GitLab technology is now commonly implemented by large customers as part of their CI/CD pipelines and security processes.
With an end-to-end solution and an IPO outlook, the rapidly growing company rolled out its first formal channel program earlier this year to ramp engagement with resellers, services providers and ISVs.GitLab sees a massive opportunity for partners to convert more than 100,000 organizations using its open-source solutions in production to commercial customers. Partners can also benefit by extending the thousands of paying customers into new parts of the platform.
Harness
CEO: Jyoti Bansal
The San Francisco-based startup is bringing to the enterprise a continuous delivery technology incubated in the Cloud Native Computing Foundation.
Harness.io recently bulked up its Continuous Delivery-as-a-Service platform with Continuous Efficiency, a new capability that provides DevOps teams direct visibility into the cost of each application and micro-service they run.
By integrating Continuous Efficiency into the Harness CD platform, customers benefit from greater awareness of how their cloud spend is allocated across the three leading hyper-scale clouds.
ShuttleOps
CEO: Damith Karunaratne
ShuttleOps, a startup founded last year in Ontario, Canada, has brought to market a visual DevOps platform that speeds application delivery by removing bottlenecks across that process.
The company delivers Application Release Orchestration (ARO) technology through a Software-as-a-Service model that automates the highly coordinated work of developers, infrastructure operators and security teams all contributing to continuous integration and delivery pipelines.
Earlier this year, ShuttleOps released a No-Code CI/CD solution that integrates technology from prominent DevOps tooling providers Chef, Docker and HashiCorp. The platform helps customers rapidly build, deploy and manage applications on the three leading hyper-scale cloud platforms.
Sysdig
CEO: Suresh Vasudevan
Demand for Sysdig’s security and compliance platform has been intensifying, and the startup founded in 2013 has been scaling operations and availability globally in preparation for its next growth spurt.
The Sysdig Secure DevOps Platform also enables organizations to monitor performance and capacity needs across Kubernetes-orchestrated container environments as they look to securely speed cloud-native transformation.
The San Francisco-based company kicked off the year with $70 million in new funding, which it is applying to expanding the business globally and accelerating an aggressive product roadmap.
A recent deal with IBM positioned Sysdig as the primary monitoring solution across IBM Cloud services.
Volterra
CEO: Ankur Singla
Volterra, a startup backed by some powerful strategic investors, looks to enable DevOps teams to tackle the operational, security and performance challenges of running apps across highly distributed cloud and edge environments.

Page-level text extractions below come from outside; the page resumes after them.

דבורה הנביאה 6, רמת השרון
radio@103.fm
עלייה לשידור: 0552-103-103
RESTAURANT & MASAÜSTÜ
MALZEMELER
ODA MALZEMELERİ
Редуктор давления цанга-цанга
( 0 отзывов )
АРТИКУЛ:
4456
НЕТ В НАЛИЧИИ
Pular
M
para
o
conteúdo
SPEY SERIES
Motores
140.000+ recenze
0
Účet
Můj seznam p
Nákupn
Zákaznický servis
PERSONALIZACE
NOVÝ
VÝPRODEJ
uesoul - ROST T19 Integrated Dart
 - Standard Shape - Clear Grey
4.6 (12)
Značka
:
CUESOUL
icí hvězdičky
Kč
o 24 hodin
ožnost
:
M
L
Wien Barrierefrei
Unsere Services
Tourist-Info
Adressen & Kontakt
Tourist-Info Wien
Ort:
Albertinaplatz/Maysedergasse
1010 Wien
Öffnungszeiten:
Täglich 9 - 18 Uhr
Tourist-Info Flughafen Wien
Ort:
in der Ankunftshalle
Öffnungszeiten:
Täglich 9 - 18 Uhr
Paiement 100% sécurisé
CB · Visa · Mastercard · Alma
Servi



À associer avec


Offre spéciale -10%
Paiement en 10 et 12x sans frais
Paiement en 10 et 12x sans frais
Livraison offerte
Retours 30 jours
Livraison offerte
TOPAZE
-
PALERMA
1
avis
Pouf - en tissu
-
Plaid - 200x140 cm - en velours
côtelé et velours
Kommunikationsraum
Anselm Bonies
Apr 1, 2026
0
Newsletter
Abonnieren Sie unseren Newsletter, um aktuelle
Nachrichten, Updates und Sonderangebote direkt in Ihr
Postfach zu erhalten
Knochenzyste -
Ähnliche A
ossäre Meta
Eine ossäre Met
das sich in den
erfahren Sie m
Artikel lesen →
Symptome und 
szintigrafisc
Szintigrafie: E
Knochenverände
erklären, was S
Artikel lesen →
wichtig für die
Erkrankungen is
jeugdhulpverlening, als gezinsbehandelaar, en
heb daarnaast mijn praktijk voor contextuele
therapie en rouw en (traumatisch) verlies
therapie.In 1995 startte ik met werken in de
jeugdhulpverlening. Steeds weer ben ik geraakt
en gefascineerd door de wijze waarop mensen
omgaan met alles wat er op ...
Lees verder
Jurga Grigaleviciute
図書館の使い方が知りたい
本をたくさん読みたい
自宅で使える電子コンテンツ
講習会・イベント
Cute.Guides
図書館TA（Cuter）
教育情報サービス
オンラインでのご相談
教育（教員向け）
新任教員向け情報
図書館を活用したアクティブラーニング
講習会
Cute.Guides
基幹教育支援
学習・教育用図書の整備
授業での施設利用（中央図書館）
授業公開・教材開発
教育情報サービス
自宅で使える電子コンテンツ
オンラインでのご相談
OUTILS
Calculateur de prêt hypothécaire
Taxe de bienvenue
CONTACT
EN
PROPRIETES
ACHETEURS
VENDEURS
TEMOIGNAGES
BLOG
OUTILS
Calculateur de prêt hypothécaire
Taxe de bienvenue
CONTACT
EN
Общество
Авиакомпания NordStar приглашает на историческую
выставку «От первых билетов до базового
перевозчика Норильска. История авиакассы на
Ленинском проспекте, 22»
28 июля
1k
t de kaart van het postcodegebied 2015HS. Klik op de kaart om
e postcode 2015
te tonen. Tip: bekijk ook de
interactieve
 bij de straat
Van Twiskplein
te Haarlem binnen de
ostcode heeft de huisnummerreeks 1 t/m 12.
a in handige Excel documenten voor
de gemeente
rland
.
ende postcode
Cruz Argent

By the time the Santa Clara, Calif.-based company emerged from stealth last November, it already had more than $50 million in funding, more than 100 engineers, and more than 30 customers.
Founded two years ago in Santa Clara, Calif., Volterra has released two products: VoltStack uses Kubernetes APIs to deploy and managed distributed applications across clouds, and VoltMesh adds high-performance networking and zero-trust security.
Those products create a unified multi-cloud and edge environment that accelerates delivery of SaaS, like the Office 365 productivity suite offered by Microsoft, one of the startup’s investors.